You have a common generator failure, nothing more. The problem is though, it's acting up intermittently so any testing has to be done while the problem is occurring.
This has nothing to do with the inspection. GM generators have a very high failure rate, and it's just a coincidence whatever took place just before that last failure occurred. It is just as likely for this to occur right after stopping for gas, right after passing a car, right after getting the oil changed, or right after spilling your coffee in the front seat.
There's two things you need to understand. The first is the "Battery" warning light does not mean the battery is bad. It means the battery is not being recharged by the generator while you're driving. Replacing the battery will only get you going again until that one runs down, which will take less than a half hour, less if you have to restart the engine numerous times, and even less if you run the heater, lights, radio, and any other electrical things.
The second thing relates to this generator.
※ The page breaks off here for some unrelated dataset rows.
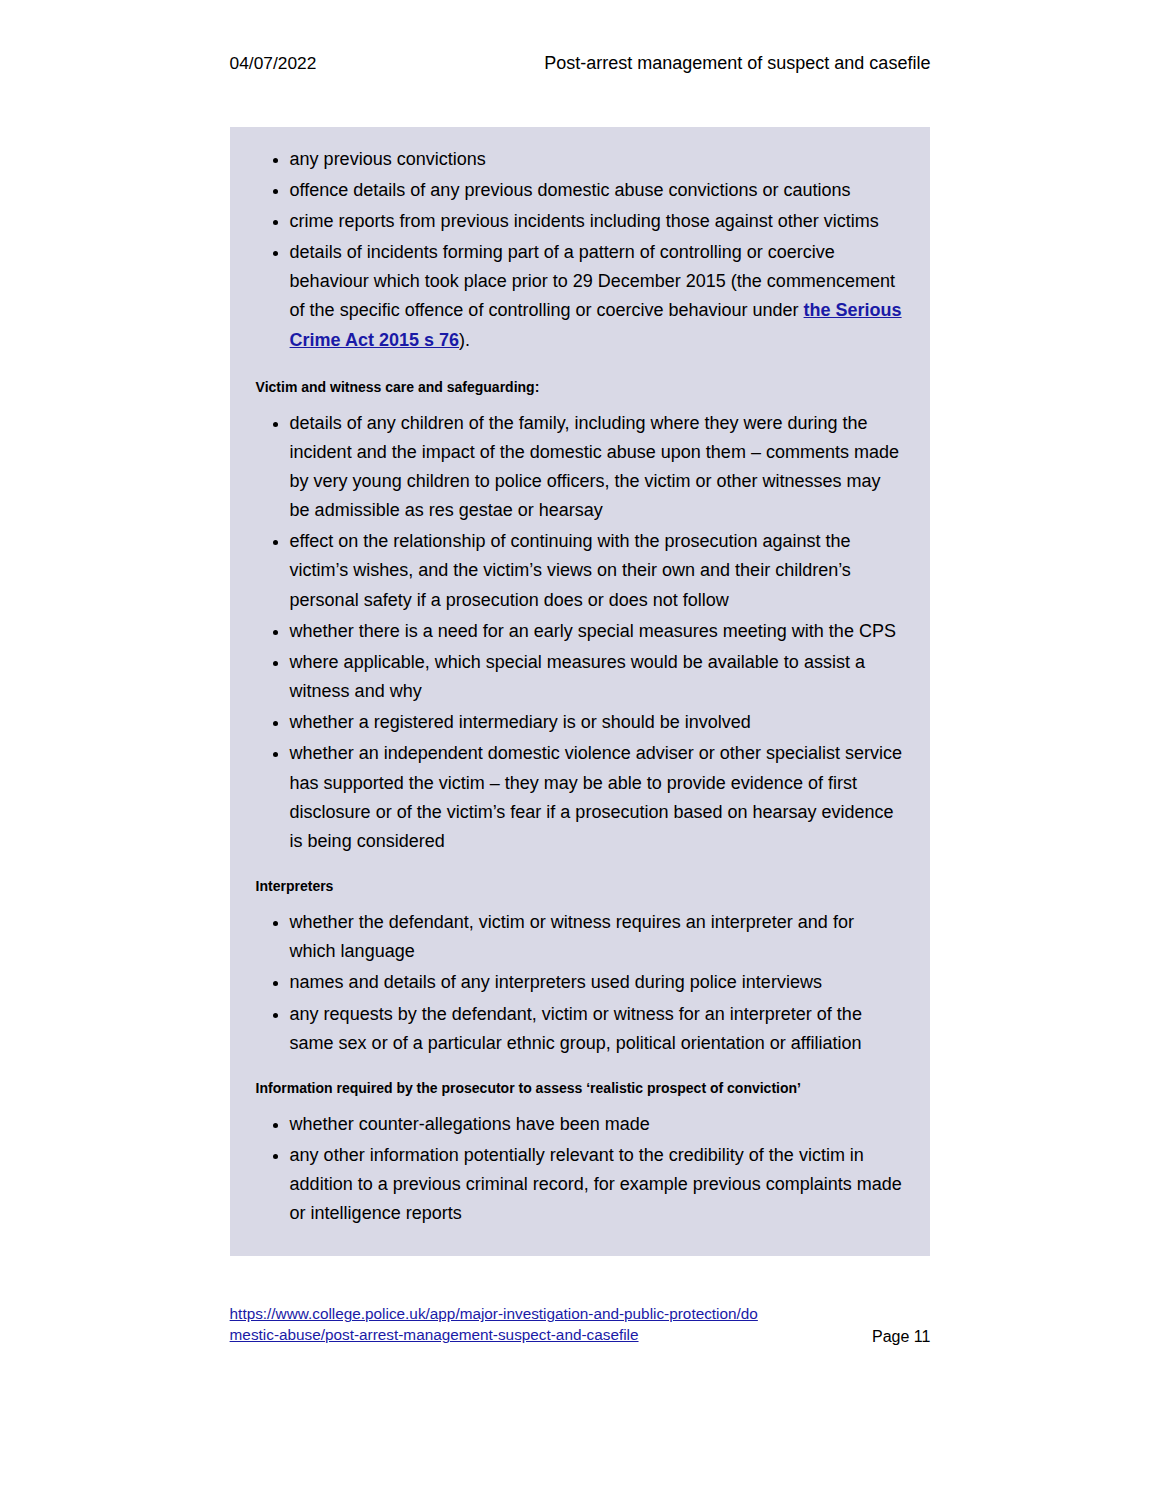04/07/2022
Post-arrest management of suspect and casefile
any previous convictions
offence details of any previous domestic abuse convictions or cautions
crime reports from previous incidents including those against other victims
details of incidents forming part of a pattern of controlling or coercive behaviour which took place prior to 29 December 2015 (the commencement of the specific offence of controlling or coercive behaviour under the Serious Crime Act 2015 s 76).
Victim and witness care and safeguarding:
details of any children of the family, including where they were during the incident and the impact of the domestic abuse upon them – comments made by very young children to police officers, the victim or other witnesses may be admissible as res gestae or hearsay
effect on the relationship of continuing with the prosecution against the victim’s wishes, and the victim’s views on their own and their children’s personal safety if a prosecution does or does not follow
whether there is a need for an early special measures meeting with the CPS
where applicable, which special measures would be available to assist a witness and why
whether a registered intermediary is or should be involved
whether an independent domestic violence adviser or other specialist service has supported the victim – they may be able to provide evidence of first disclosure or of the victim’s fear if a prosecution based on hearsay evidence is being considered
Interpreters
whether the defendant, victim or witness requires an interpreter and for which language
names and details of any interpreters used during police interviews
any requests by the defendant, victim or witness for an interpreter of the same sex or of a particular ethnic group, political orientation or affiliation
Information required by the prosecutor to assess ‘realistic prospect of conviction’
whether counter-allegations have been made
any other information potentially relevant to the credibility of the victim in addition to a previous criminal record, for example previous complaints made or intelligence reports
https://www.college.police.uk/app/major-investigation-and-public-protection/domestic-abuse/post-arrest-management-suspect-and-casefile
Page 11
Due to its design, starting with '87 models, these generators develop a lot of huge voltage spikes that can damage its internal diodes and voltage regulator, and interfere with computer sensor signals. The battery is the key component in damping and absorbing those spikes, but as it ages and lead flakes off the plates, it loses its ability to do that. It is real common to go through four to six replacement generators in the life of the vehicle. To reduce the number of repeat failures, replace the battery at the same time unless it is less than about two years old. You already have the new battery, but it's almost certain the fix will be to replace the generator.